Stated problem: Present the records from the first line up to and including the line with "It says 7.54.21" as a Markdown table with the columns Row and Line. Give each line its own numbered row and leave out blank lines.

Records shown:
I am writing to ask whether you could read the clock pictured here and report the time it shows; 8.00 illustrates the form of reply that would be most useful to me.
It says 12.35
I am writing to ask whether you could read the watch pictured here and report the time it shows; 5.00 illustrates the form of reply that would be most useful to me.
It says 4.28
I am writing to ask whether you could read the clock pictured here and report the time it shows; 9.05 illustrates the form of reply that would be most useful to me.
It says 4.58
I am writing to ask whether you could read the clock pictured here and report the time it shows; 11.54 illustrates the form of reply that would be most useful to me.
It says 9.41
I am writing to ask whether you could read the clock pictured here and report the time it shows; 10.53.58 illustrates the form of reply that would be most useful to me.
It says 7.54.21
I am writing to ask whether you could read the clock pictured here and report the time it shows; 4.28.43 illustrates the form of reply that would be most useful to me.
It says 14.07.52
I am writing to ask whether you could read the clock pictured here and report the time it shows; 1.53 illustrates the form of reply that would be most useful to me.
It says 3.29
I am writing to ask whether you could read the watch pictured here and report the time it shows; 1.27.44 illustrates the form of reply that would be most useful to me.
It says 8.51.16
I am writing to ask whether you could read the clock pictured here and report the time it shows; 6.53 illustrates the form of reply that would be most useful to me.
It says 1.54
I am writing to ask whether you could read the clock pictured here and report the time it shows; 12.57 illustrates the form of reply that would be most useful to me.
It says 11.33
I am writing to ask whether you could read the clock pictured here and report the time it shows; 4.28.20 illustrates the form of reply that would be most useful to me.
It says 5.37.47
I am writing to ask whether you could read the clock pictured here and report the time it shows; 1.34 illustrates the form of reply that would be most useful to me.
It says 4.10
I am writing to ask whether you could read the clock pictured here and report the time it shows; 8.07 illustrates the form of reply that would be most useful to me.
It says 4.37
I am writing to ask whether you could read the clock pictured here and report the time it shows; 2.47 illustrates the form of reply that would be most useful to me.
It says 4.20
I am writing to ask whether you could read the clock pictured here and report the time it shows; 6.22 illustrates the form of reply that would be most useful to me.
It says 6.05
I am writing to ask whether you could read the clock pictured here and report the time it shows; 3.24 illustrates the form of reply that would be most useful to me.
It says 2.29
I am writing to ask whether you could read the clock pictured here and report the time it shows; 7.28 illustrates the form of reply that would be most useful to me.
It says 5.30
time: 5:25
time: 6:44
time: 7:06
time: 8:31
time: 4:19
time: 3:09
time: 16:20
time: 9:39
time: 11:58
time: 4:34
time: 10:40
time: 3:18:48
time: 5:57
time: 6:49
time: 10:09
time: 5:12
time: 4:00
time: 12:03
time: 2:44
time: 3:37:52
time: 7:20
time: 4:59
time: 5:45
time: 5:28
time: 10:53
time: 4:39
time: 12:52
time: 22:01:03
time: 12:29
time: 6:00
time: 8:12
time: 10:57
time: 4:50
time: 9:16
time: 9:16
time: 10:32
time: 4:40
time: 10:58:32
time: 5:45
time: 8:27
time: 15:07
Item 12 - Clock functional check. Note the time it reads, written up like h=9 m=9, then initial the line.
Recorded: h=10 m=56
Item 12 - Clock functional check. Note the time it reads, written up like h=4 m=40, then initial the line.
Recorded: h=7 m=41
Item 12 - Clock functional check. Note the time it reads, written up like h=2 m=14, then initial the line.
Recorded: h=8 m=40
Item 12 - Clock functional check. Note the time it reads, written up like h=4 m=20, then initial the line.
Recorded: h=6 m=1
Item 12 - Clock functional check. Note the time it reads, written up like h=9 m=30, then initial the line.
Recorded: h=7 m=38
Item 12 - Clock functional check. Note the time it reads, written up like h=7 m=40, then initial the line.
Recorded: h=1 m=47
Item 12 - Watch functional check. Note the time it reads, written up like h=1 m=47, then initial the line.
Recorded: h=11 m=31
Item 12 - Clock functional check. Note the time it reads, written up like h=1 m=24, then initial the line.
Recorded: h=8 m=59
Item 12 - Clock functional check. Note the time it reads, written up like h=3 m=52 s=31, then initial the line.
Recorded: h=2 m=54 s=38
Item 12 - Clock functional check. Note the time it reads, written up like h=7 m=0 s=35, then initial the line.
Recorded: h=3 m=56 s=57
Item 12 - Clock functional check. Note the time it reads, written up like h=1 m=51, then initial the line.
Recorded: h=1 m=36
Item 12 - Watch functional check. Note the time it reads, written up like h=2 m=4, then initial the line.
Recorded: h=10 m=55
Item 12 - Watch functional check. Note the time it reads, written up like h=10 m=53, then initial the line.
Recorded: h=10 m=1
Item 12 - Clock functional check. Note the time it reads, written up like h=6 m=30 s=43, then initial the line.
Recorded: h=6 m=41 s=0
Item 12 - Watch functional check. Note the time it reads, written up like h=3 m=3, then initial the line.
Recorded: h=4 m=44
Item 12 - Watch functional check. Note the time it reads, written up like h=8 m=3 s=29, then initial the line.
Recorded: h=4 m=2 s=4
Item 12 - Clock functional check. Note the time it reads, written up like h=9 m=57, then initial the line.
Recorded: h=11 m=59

Complete output:
| Row | Line |
|---|---|
| 1 | I am writing to ask whether you could read the clock pictured here and report the time it shows; 8.00 illustrates the form of reply that would be most useful to me. |
| 2 | It says 12.35 |
| 3 | I am writing to ask whether you could read the watch pictured here and report the time it shows; 5.00 illustrates the form of reply that would be most useful to me. |
| 4 | It says 4.28 |
| 5 | I am writing to ask whether you could read the clock pictured here and report the time it shows; 9.05 illustrates the form of reply that would be most useful to me. |
| 6 | It says 4.58 |
| 7 | I am writing to ask whether you could read the clock pictured here and report the time it shows; 11.54 illustrates the form of reply that would be most useful to me. |
| 8 | It says 9.41 |
| 9 | I am writing to ask whether you could read the clock pictured here and report the time it shows; 10.53.58 illustrates the form of reply that would be most useful to me. |
| 10 | It says 7.54.21 |